Now the authorities are considering separate shopping days for essential workers as well as having restocking of goods take place on non-shopping days.
Martin cited a number of things that contributed to bottlenecks during the current State of Emergency.
He said: “One of the things that was the significant factor contributing to congestion is having all of the activities on the same day.
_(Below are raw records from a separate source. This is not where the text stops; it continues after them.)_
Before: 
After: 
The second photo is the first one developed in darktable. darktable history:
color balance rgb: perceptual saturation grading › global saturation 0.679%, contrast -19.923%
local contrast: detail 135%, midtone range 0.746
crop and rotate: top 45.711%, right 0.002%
We need to break that up, with refueling and supplying on different days and shopping days independent.
“So we are going to look at that and see how best we can redistribute the activities across the period of time that will allow us not to compromise the overarching intention of mitigating transmission but at the same time be able to manage the situation,” he told reporters.
Commissioner Martin acknowledged that people were adhering to social distancing in the early hours of the shopping day, with lines stretching as much as two miles but as time progressed they became worn down by the long wait.
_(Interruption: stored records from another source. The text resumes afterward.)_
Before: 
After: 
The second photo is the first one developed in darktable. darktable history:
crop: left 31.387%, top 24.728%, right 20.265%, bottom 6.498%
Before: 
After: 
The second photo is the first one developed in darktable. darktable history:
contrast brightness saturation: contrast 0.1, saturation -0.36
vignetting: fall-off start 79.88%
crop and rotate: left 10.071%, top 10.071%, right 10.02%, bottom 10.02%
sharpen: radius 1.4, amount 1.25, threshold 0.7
He admitted that the inefficient way of doing things could be counter-productive to containing the virus.
Currently there are 12 confirmed cases of COVID-19 in Grenada and health officials are racing against the clock to try and stop widespread community transmission.
“If we do not do this I think we will actually be self-defeating ourselves by going with a system that brings people too long,” said COP Martin.
On Monday when the period for shopping was extended to nine hours, the increase in the movement of people became unmanageable, forcing the planning committee to now rethink their strategies.
“We experimented for the first time, allowing persons from St David to come into St George and that was a conscious decision, bearing in mind that there are no large supermarkets or minimarts in St David to provide adequate support to the needs of the people there.
“The first day, which had some challenges, the measures we put in place for the first day was inadequate to handle the volume of that increase.”
The Commissioner gave assurances that there will be revisions and the changes will be made public before the next shopping day, which is Saturday.
The issue of allowing residents of St. David to venture into St. George to shop has not gone down well with some persons in the other parishes.
One resident in St. George has accused the authorities of bowing to pressure from the well-to-do areas of Westerhall Point and Fort Jeudy.
The authorities are also said to be giving consideration to the situation with petrol as many motorists in the Essential Services sector are experiencing problems in filling up their tanks.
So far only two gas stations in the entire country have been allowed to open, resulting is massive congestion.